WASHINGTON, D.C. — Former President Donald Trump has filed suit against three of the country’s biggest tech companies, claiming he and other conservatives have been wrongfully censored.
Trump announced the action against Facebook, Twitter and Google’s YouTube, along with the companies’ Mark Zuckerberg, Jack Dorsey and Sundar Pichai, at a press conference Wednesday in New Jersey, where he demanded that his accounts be reinstated.
Trump has been suspended from the platforms since January, when some of his followers protested at the Capitol building. The companies cited concerns that Trump would incite further violence and have kept him locked out. All three declined comment Wednesday.
“We’re asking the U.S. District Court for the Southern District of Florida to order an immediate halt to social media companies’ illegal, shameful censorship of the American people,” Trump said of the filings. “We’re going to hold big tech very accountable.”
Twitter, Facebook and Google are all private companies, and users must agree to their terms of service to use their products. Under Section 230 of the 1996 Communications Decency Act, social media platforms are allowed to moderate their services by removing posts that, for instance, are obscene or violate the services’ own standards, so long as they are acting in “good faith.” The law also generally exempts internet companies from liability for the material that users post.
But Trump and other politicians have long argued that Twitter, Facebook and other social media platforms have abused that protection and should lose their immunity — or at least have it curtailed.
The suit against Facebook and CEO Zuckerberg says Facebook acted unconstitutionally when it removed Trump from the platform. Suits against Twitter and YouTube make similar claims. All three ask the court to award unspecified damages, declare Section 230 unconstitutional and restore Trump’s accounts, along with those of several other plaintiffs who joined the suits and have also had posts or accounts removed.
Trump’s move comes a week after a federal judge blocked a new Florida law signed by a Trump ally, Republican Gov. Ron DeSantis, that sought to punish large social media companies like Facebook and Twitter for removing content or banning politicians.
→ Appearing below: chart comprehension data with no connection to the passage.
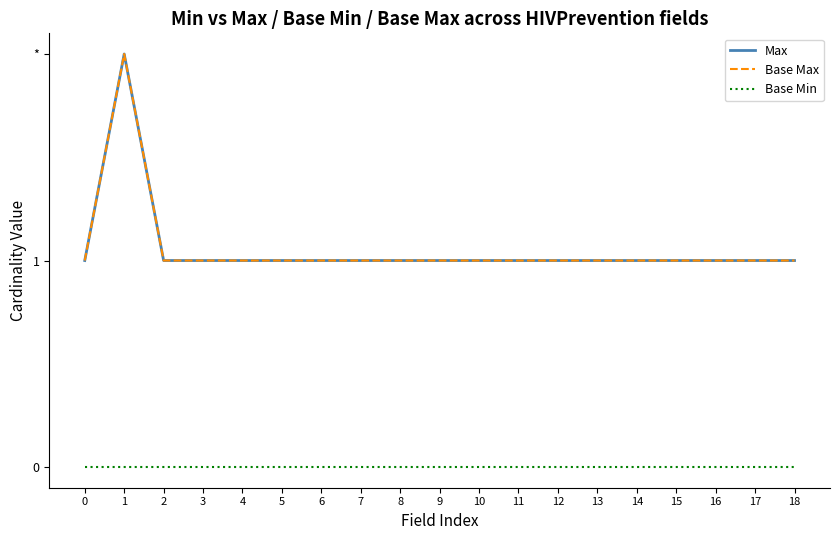

True or false: Base Max and Base Min cross at least once.

False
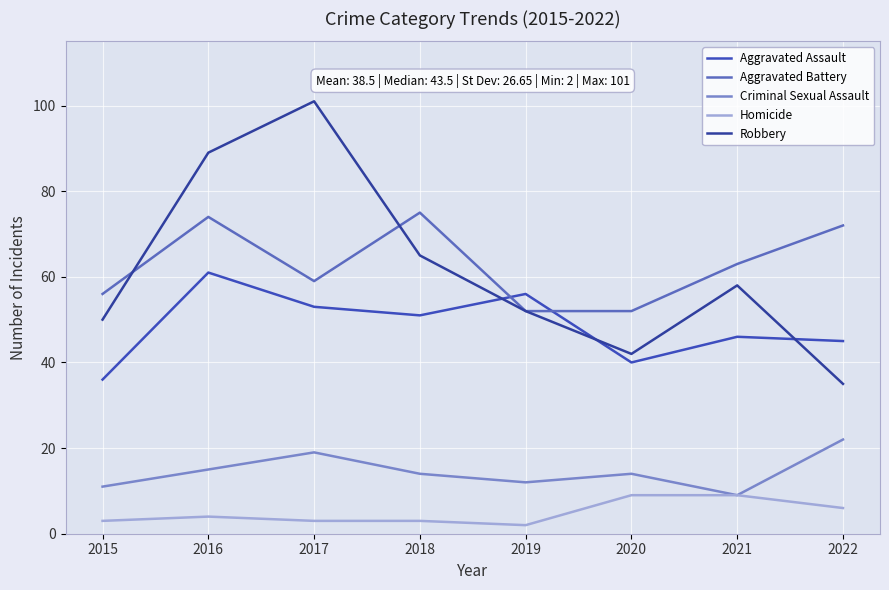

What are all the series names shown in the legend?

Aggravated Assault, Aggravated Battery, Criminal Sexual Assault, Homicide, Robbery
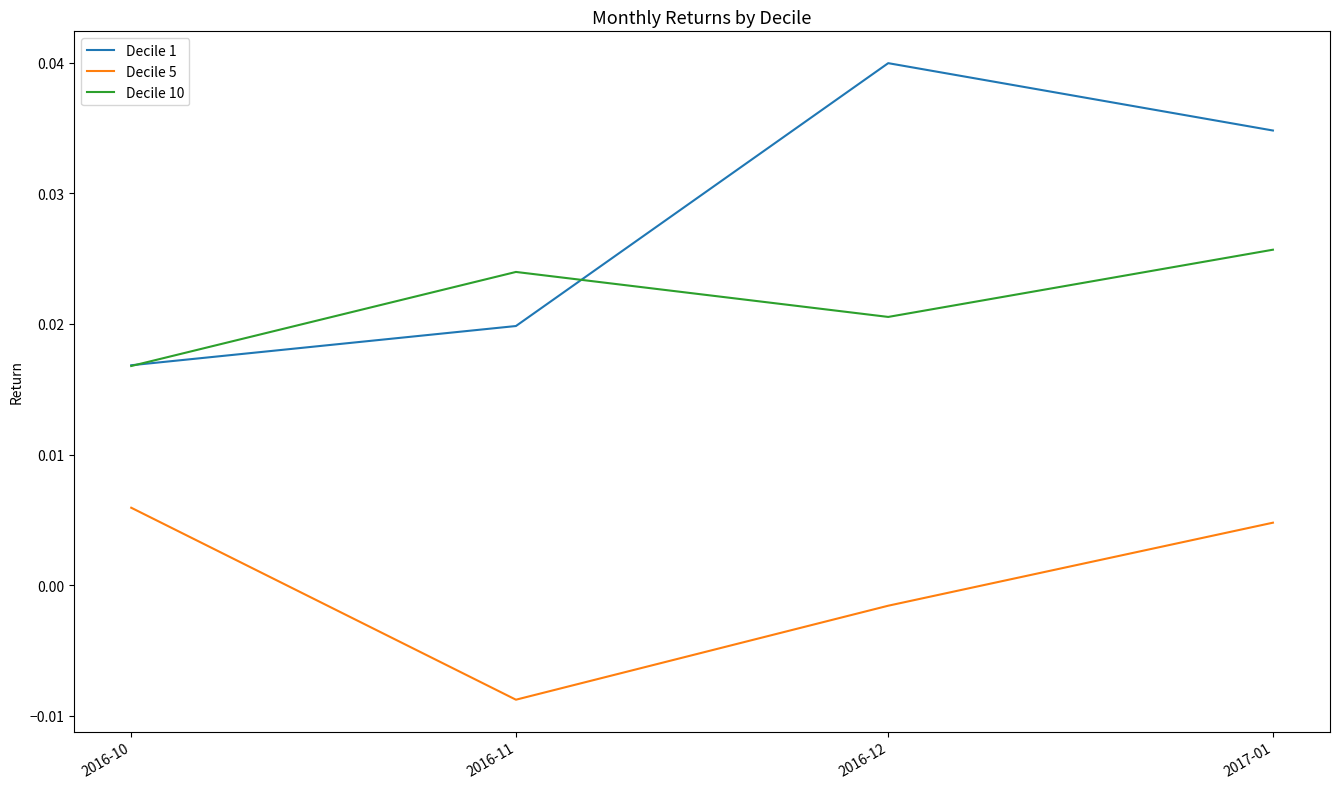

In Decile 5, how many points are lower than both neighbors (excluding endpoints)?

1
The law would have allowed the state to fine the companies $250,000 a day for removing the accounts of statewide political candidates and $25,000 a day for removing the accounts of those running for local office. But U.S. District Judge Robert Hinkle on June 30 granted a preliminary injunction stopping the new law from being enforced.
The judge said that tech industry groups challenging the law were likely to prevail on their claim that it violated the First Amendment if the case went to trial.